Begitu dia pergi, Wen Yifan memastikan dirinya tidak tertangkap dan punggungnya tampak rileks, perasaan lega menyelimutinya.
Mereka berdua meninggalkan rumah sekitar waktu yang sama.
Begitu mereka masuk ke dalam lift, Wen Yifan seperti biasa berdiri di sudut paling dalam ruang tertutup itu. Sang Yan kembali mengenakan pakaian yang sama, dan dia penasaran pekerjaan seperti apa yang didapatkannya.
Tetapi karena kejadian tadi malam, dia merasa tidak enak hati dan bahkan tidak berani berbicara kepadanya terlebih dahulu.
Lift mulai turun.
Ketika sampai di lantai 7 atau 8, Wen Yifan menyadari bahwa Sang Yan hanya menekan tombol menuju ruang bawah tanah. Dia maju untuk menekan tombol menuju lantai pertama sendiri.
Begitu dia berada di sampingnya dan saat tangannya terangkat, pergelangan tangannya ditangkap olehnya. Dia mendongak dari teleponnya dan meliriknya seperti sedang bersikap defensif setelah menjadi korban penyerangan terus-menerus.
"Apa yang sedang kamu lakukan?"
“…Mendapatkan lantai pertama,” kata Wen Yifan.
Sang Yan melonggarkan cengkeramannya yang ringan. “Hm, mundurlah.”
"Baiklah," dia menahan diri.
“Saya merasa cukup baik hari ini, dan saya akan berangkat menuju Shang An,” katanya dengan suara yang ramah. “Saya bisa mengantarmu.”
Meskipun saat itu dia tidak percaya diri, dia tidak mau melewatkan kesempatan naik kereta gratis itu. Dia juga tidak ingin berdesakan di dalam kereta.
Wen Yifan tersenyum dengan rasa terima kasih yang palsu. “Saya akan sangat berterima kasih untuk itu.”
Mereka berdua turun di lantai basement dan pergi ke tempat parkir mobil.
Wen Yifan duduk di kursi penumpang dan mengenakan sabuk pengaman. Setiap saat yang dihabiskannya di dekatnya adalah kesempatan bagi otaknya untuk mengingat pelukan tadi malam.
Dia hampir tidak tahu bagaimana berinteraksi dengannya.
Mesinnya menyala, dan mereka diam sepanjang perjalanan.
Sebentar.
Mungkin dia merasakan sesuatu yang aneh padanya. Sang Yan menatapnya beberapa kali sebelum bertanya, "Apakah kamu tidak sehat?"
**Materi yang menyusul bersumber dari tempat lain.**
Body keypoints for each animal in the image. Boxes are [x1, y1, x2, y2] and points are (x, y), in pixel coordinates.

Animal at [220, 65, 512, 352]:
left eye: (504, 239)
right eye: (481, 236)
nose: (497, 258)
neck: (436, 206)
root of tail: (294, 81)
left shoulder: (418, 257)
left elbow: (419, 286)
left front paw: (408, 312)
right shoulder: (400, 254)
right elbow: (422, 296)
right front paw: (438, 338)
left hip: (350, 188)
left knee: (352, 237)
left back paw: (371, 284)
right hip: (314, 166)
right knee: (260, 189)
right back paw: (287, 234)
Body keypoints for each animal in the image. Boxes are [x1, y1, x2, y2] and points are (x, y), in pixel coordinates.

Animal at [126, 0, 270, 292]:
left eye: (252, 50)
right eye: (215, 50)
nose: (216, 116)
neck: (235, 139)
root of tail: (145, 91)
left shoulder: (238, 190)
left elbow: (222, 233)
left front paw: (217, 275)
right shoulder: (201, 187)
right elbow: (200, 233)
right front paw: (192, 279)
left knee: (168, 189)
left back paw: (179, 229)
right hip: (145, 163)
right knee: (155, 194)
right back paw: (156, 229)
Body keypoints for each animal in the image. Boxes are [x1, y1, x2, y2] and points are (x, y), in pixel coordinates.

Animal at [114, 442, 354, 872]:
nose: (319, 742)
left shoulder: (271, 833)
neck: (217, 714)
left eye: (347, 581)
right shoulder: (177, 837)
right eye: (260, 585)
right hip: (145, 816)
Wen Yifan bersandar di jendela dan berkata, “Tidak.”
Kelihatannya dia sedang tidak dalam suasana hati yang baik.
Tetapi dia juga tampak tidak sehat.
Hening lagi.
“Apakah kamu menghabiskan seluruh energimu untuk berjalan sambil tidur?” tanya Sang Yan.
"Hah?"
“Kamu sangat antusias saat mengangkat bajuku tadi malam,” Sang Yan menambahkan dengan nada merendahkan.
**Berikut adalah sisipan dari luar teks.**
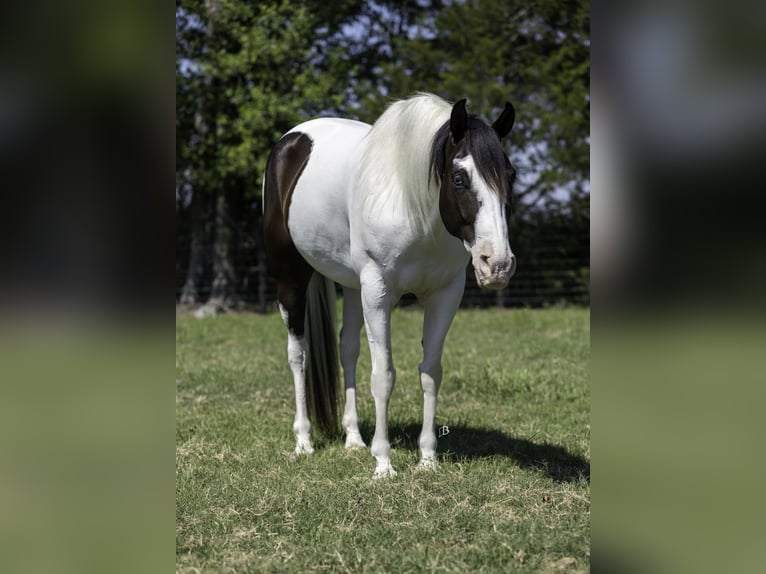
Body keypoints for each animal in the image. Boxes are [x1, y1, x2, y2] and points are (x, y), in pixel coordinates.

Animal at [266, 94, 520, 480]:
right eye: (459, 177)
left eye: (511, 176)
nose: (498, 265)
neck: (413, 206)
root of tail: (292, 140)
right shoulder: (378, 292)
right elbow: (383, 375)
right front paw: (383, 464)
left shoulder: (445, 295)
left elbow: (430, 372)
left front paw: (427, 458)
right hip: (292, 278)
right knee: (299, 354)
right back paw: (304, 442)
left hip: (352, 286)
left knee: (348, 348)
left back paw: (354, 439)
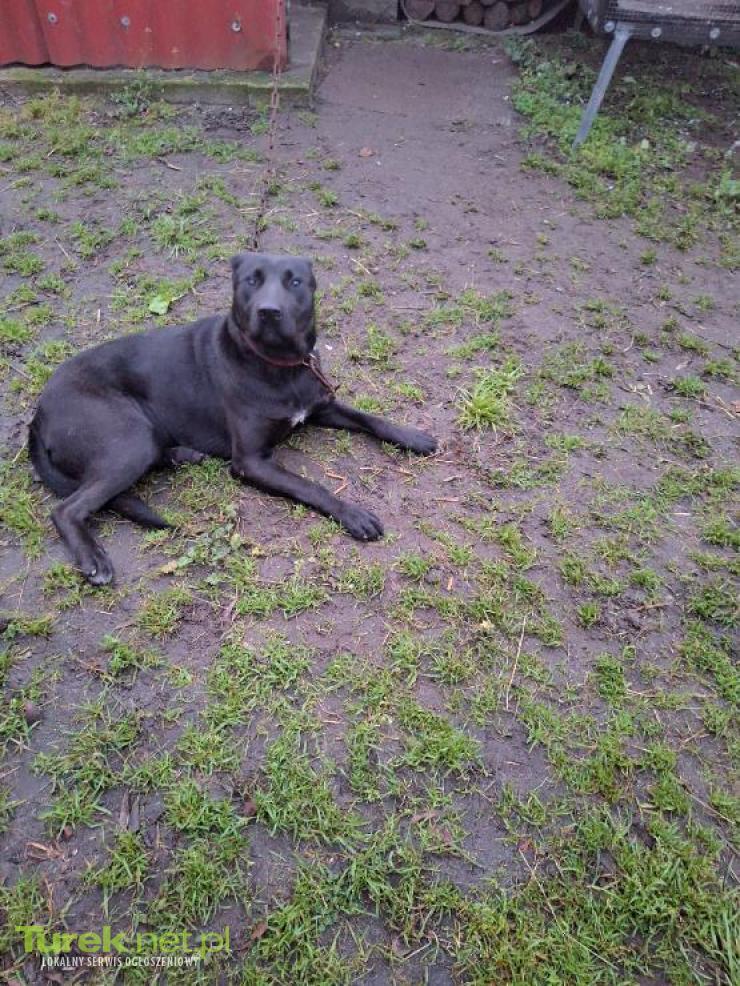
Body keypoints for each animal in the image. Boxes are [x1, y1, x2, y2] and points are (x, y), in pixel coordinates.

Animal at [28, 253, 437, 585]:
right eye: (250, 281)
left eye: (294, 281)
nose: (269, 311)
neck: (279, 366)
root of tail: (39, 411)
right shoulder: (252, 461)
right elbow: (311, 486)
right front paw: (352, 513)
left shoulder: (321, 405)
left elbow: (370, 419)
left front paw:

Sambil menatap pemandangan yang lewat di balik jendela, Wen Yifan tanpa sadar menurunkan kewaspadaannya dan menjawab, “Aku tidak mengangkat bajumu tadi malam.”
Butuh beberapa saat sebelum dia menyadari suasana aneh di dalam mobil. Dia kembali ke dunia nyata dan menyadari apa yang baru saja dia katakan.
Lampu berubah menjadi merah tepat pada saat dia tersentak.
Sang Yan menghentikan mobilnya dan berbalik ke arahnya, lalu perlahan menatap matanya.
Dia menatapnya dengan mata penuh emosi yang ambigu untuk beberapa saat.
“Bagaimana kamu tahu kamu tidak melakukannya?”